True, and that is a much bigger problem. Ultimately, I think we need to get rid of profit taking from insurance, streamline medical administration, have a single payer system for transparent and honest pricing, and possibly nationalize hospitals if market forces can't keep them from exploiting their patients.
, we need health insurance completely socialized and nationalized. We may also need to nationalize the hospital system.
NO YOU KNUCKLE HEAD!!!!
We just need an independent Federally ran Hospital system from education to the hospital room.
The Private market then should be free to see if they can compete with a Federal healthcare system while they continue to blind bill their patients.
If the so-called free market is so god-damn good at health care, then why has it fucked up for the past century?
And why is there NO market, free or otherwise, in health care today? When was the last time you even COULD get competing prices on treatment especially during an emergency?
Because in most cases, you can't shop across state lines. Open healthcare insurance like Auto, Life, Boat or home owners, where you can shop across the country for coverage, and see what happens.
Interesting. So, you are in favor of the Federal Government imposing the rules on all 50 states?? That seems out of character for you.
It's amazing how your brain processes information. We already HAVE the rules, they should be taken OFF!
So the Federal Government should tell the States that they don't have the right to impose any rules on health care in their state?
Everyone still has a very strong motivation to be as healthy as possible.
Whatever that motivation is, it doesn't seem to be working.
And why is there NO market, free or otherwise, in health care today?
Because in most cases, you can't shop across state lines.
Yeah, because people typically travel across states to shop around for health care.
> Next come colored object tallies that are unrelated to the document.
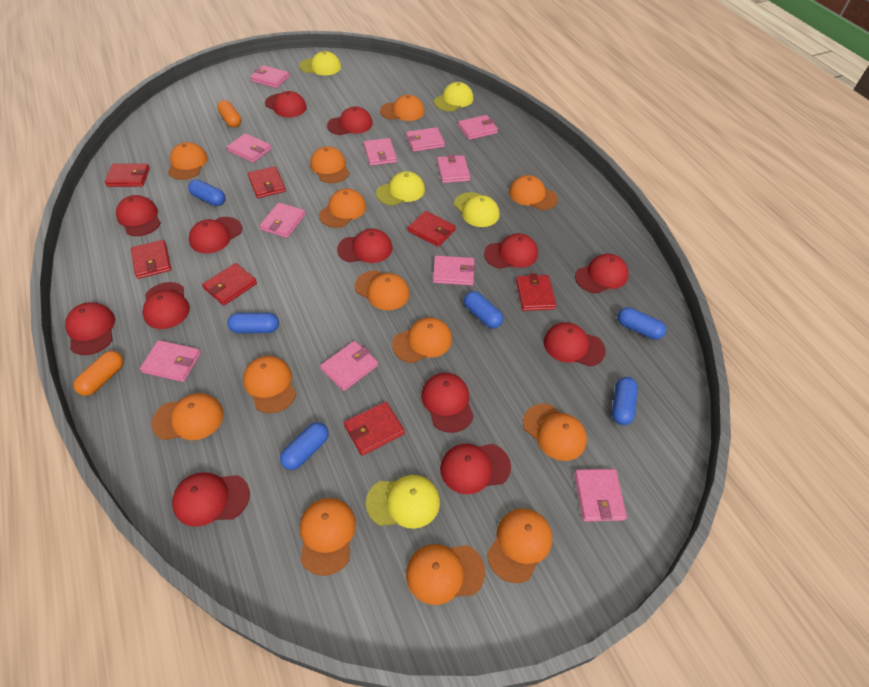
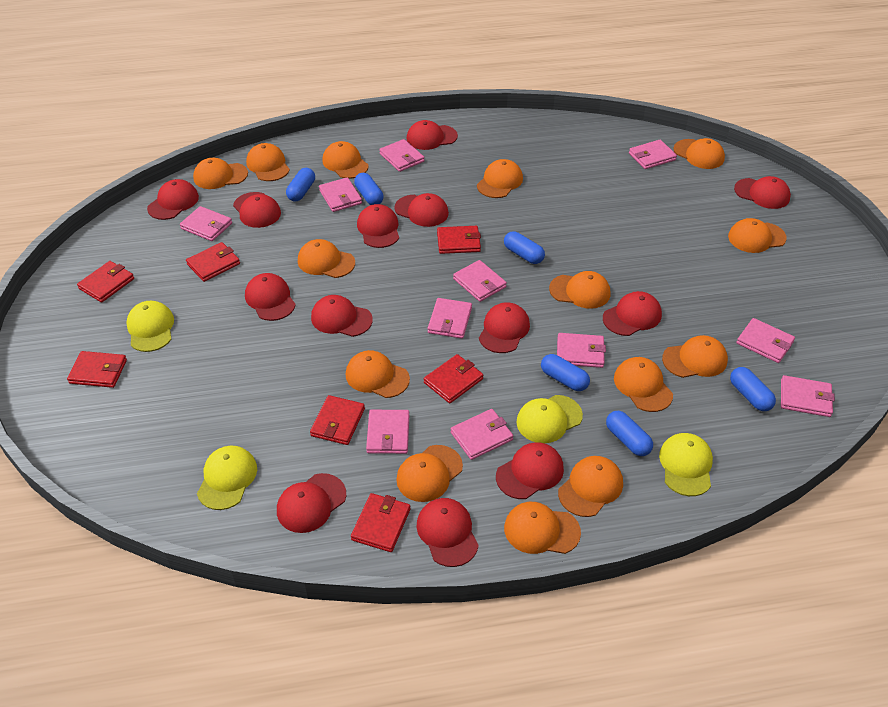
orange cap: 13 -> 14
orange capsule: 2 -> 0
yellow cap: 5 -> 4

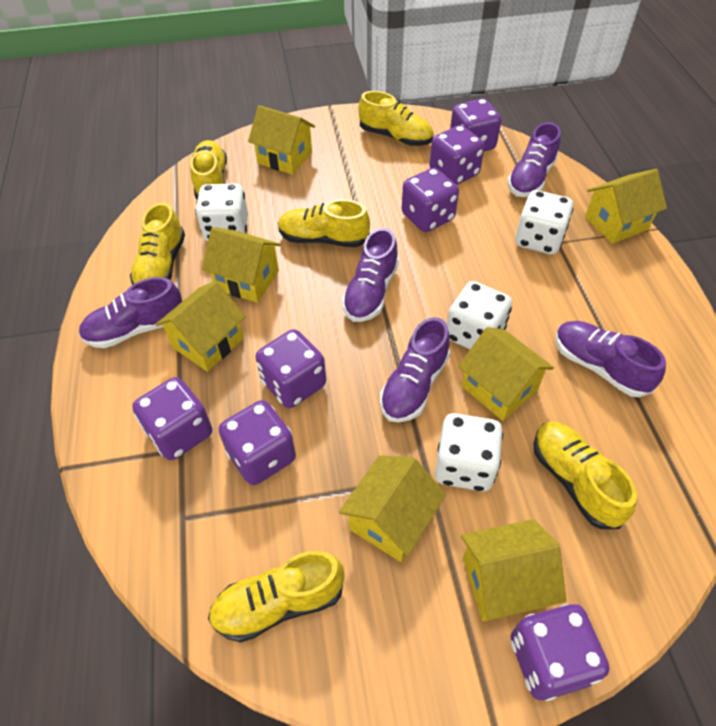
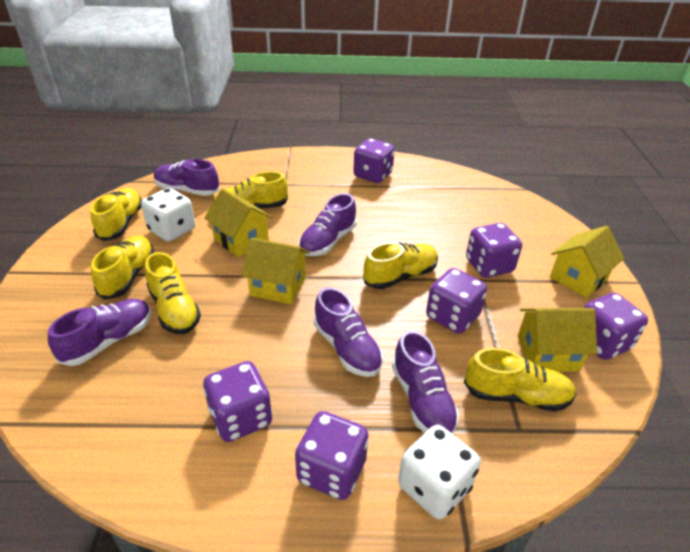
purple dice: 7 -> 6
white dice: 4 -> 2
yellow house: 7 -> 4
If capitalism was working at all in health care, you'd be able to shop around in your own state for health care like you can for groceries, cars, electronics, and just about anything else. You can't because you never know the price of any health care before hand except for cosmetic surgery. Capitalism does not create free markets. In health care, it didn't even create a market of any kind. In markets you know the prices of goods and services and use that information to choose where to get those goods and services from. That's the very definition of market.
When have you ever been able to get competing prices during ANY emergency: hurricane, flood, auto accident/towing, fire damage, death, sewer backup, etc?
Every time I use the yellow pages or the Internet.
"[E]liminating the requirement that individuals purchase health insurance and associated penalties established by the Affordable Care Act...would reduce the deficit by about $305 billion over the 2015-2025 period. That total consists of a $311 billion decrease in direct spending partially offset by a $6 billion decrease in revenues."
Careful readers of PatNet might remember similar estimates posted here in 2012.